The next afternoon, people slowly gathered atop a long, man-made dirt wall, which acted as a barrier between the festival and the camping grounds. All were holding protective goggles for the eclipse. It became awkward on that hill. People were waiting to be awed. But such events take as long as they take, and the crowd was becoming restless. It reminded me of public transport. Then, as the eclipse slowly revealed itself, I felt anguish and a panic initiating. I wondered if the people around me felt the same as well. The pulling away from reality, the confusion of the mind, the nagging of identity.

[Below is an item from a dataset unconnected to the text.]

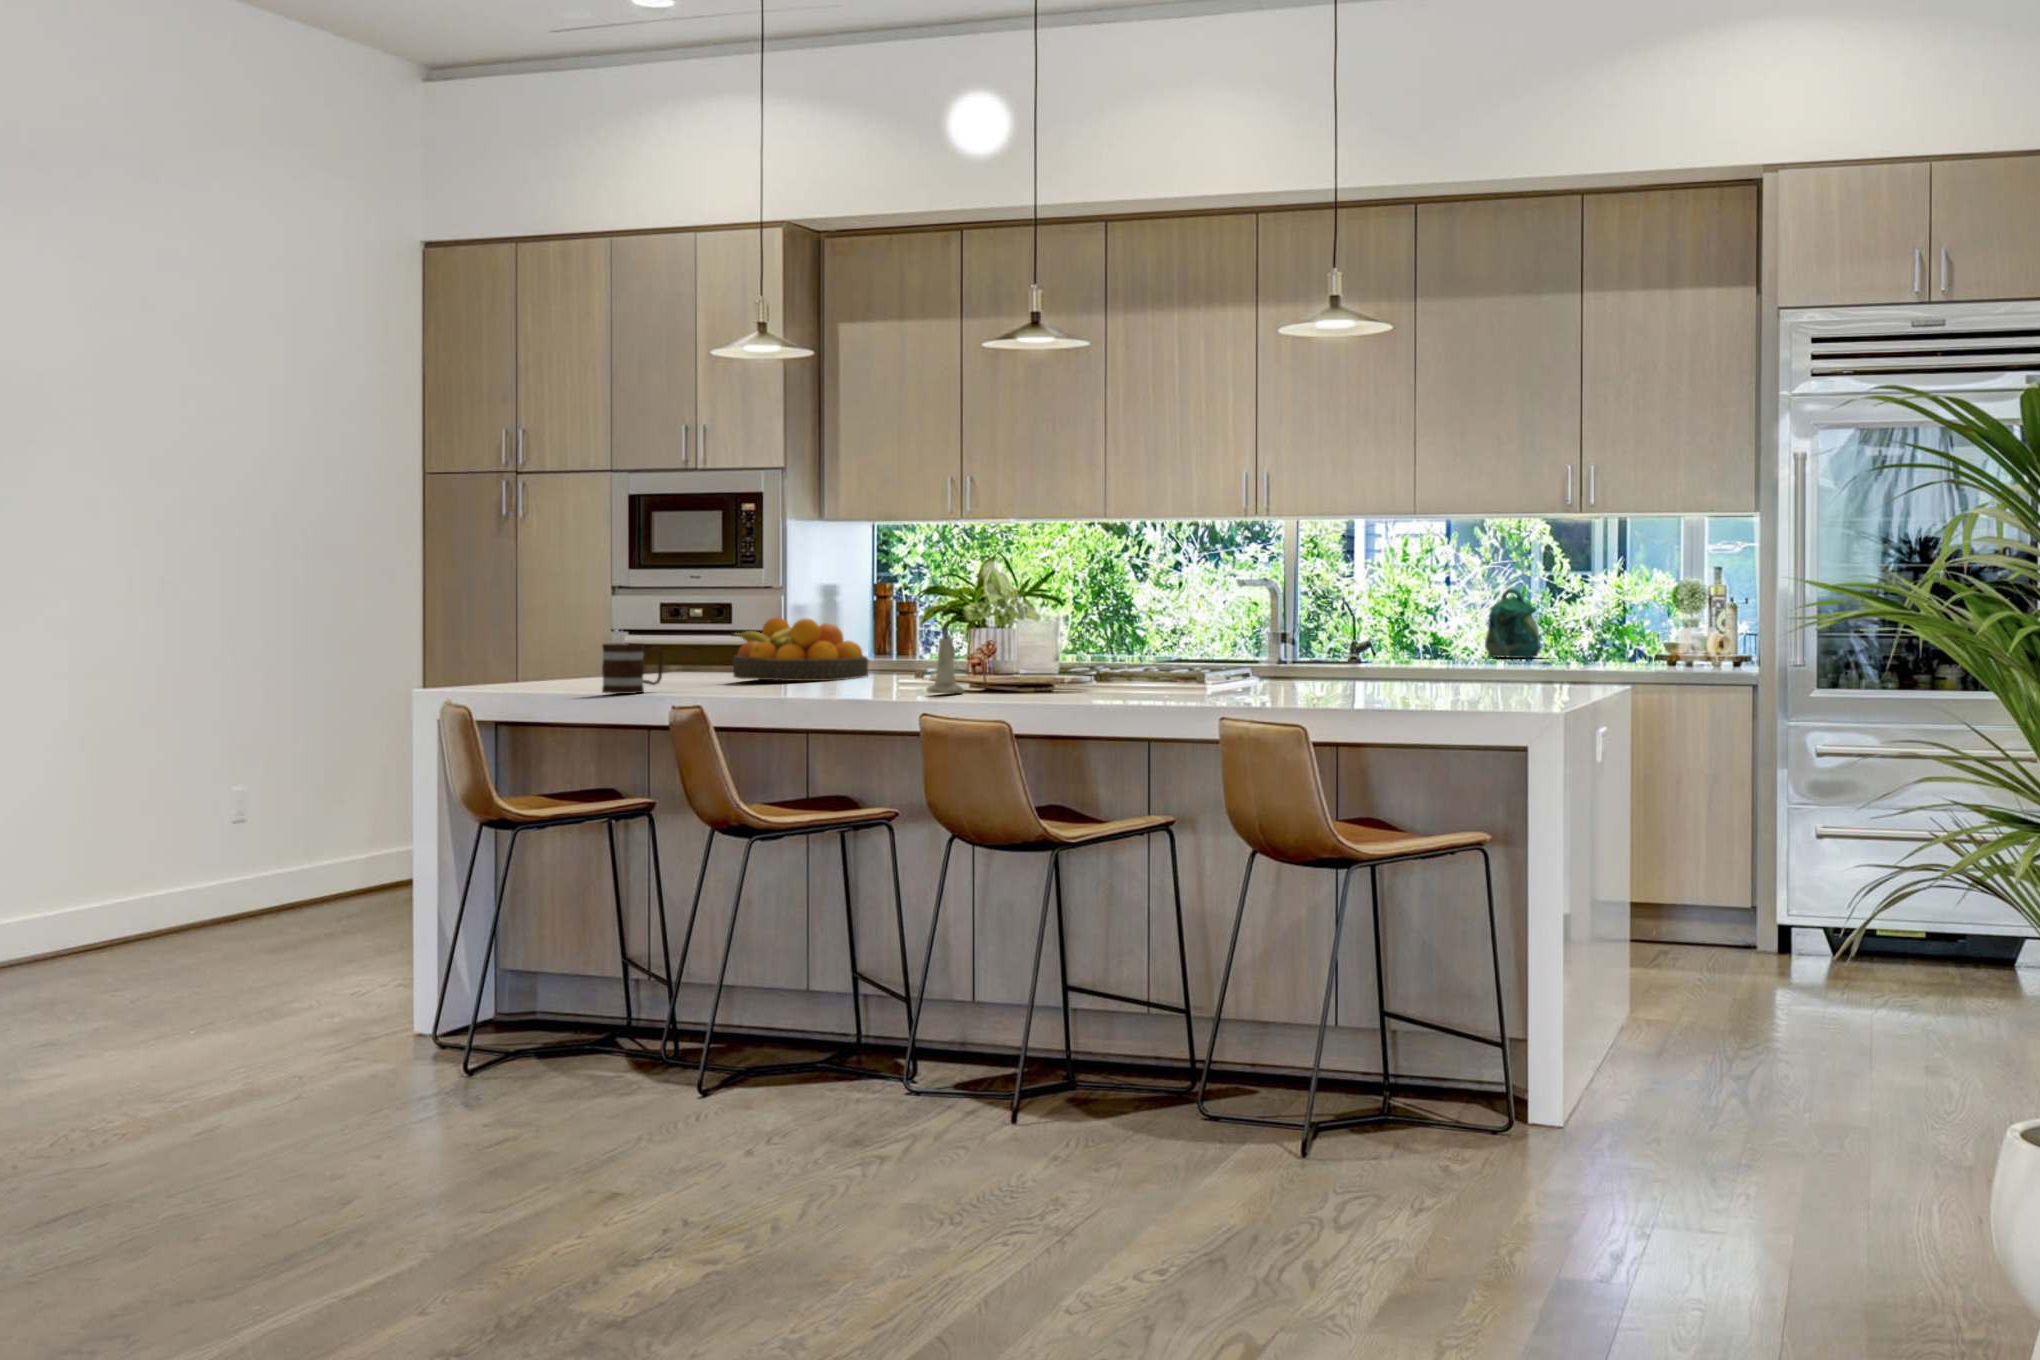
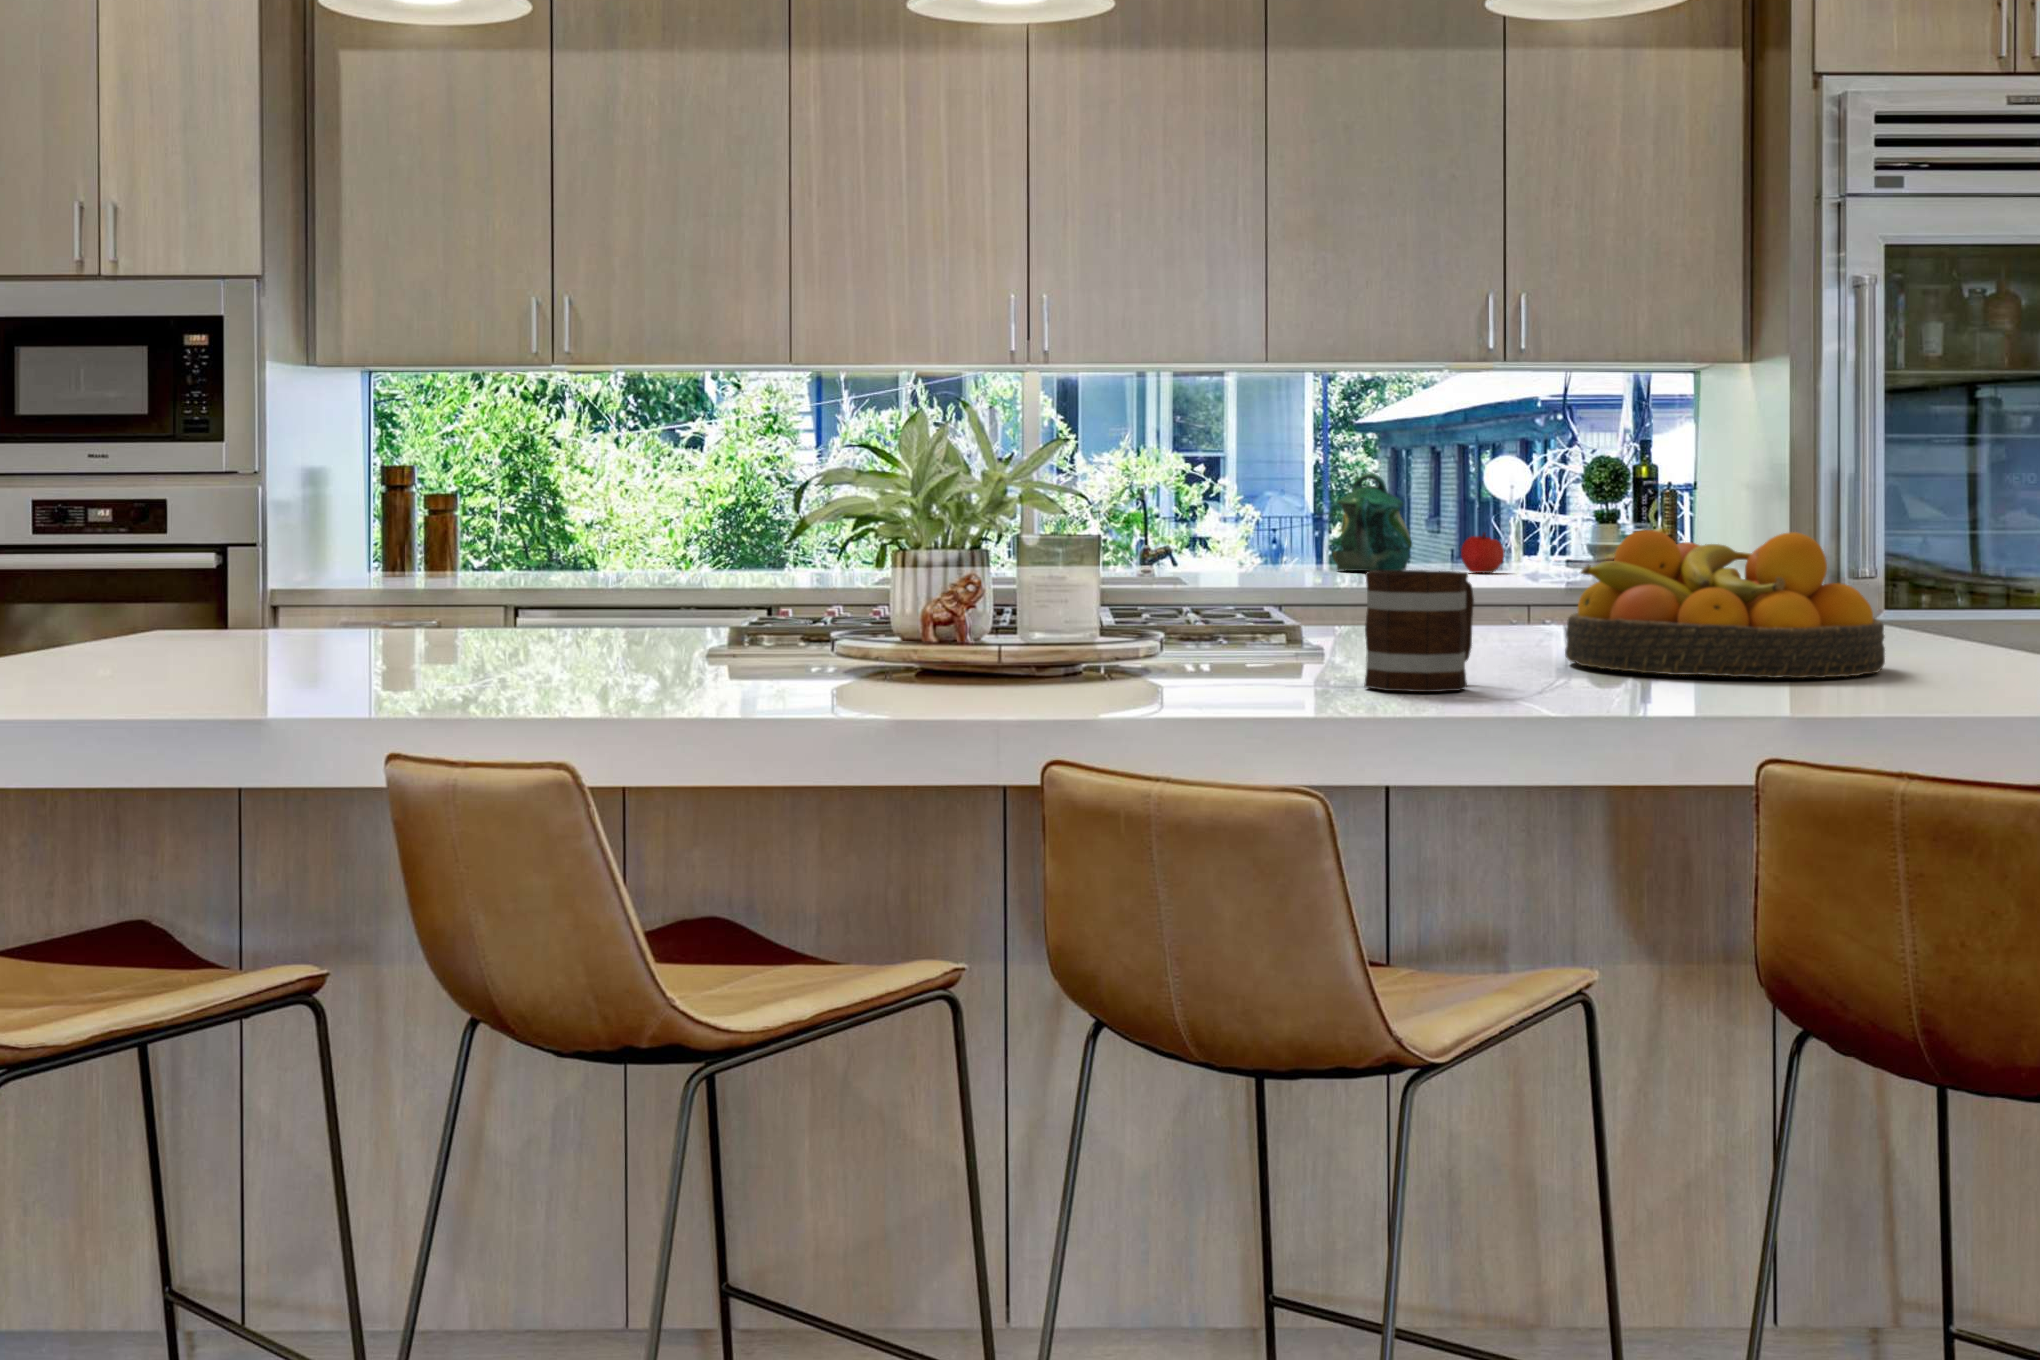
fruit bowl: present [732,618,868,681] -> present [1565,530,1885,678]
candle: present [926,626,964,694] -> none [1033,541,1123,716]
apple: none [1569,631,1601,660] -> present [1461,532,1505,573]
mug: present [602,643,663,694] -> present [1364,570,1474,692]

By the amount of yahooing, and the drugs being passed around, I doubted it.
I had never really thought about being Aboriginal, about really being Aboriginal until this moment. On a desert plane, upon sacred land, amongst a city of tents with a bone-dryness in the air, the weight of my ancestry cemented itself in the form of the dust enveloping me. This was such an affront. A sea of liberal-minded people, most of whom would have supported Aboriginal rights and freedoms, were themselves unthinkingly using Aboriginal land to take drugs and party, while watching a natural wonder at the cost of nature itself and the sacred element of the dirt beneath their feet. Each head tilted upward, each eye focused skyward was an admission of guilt. Just before the sky went dark, I turned my head away from the eclipse; some small gesture of rebellion against a sea of diminished respect.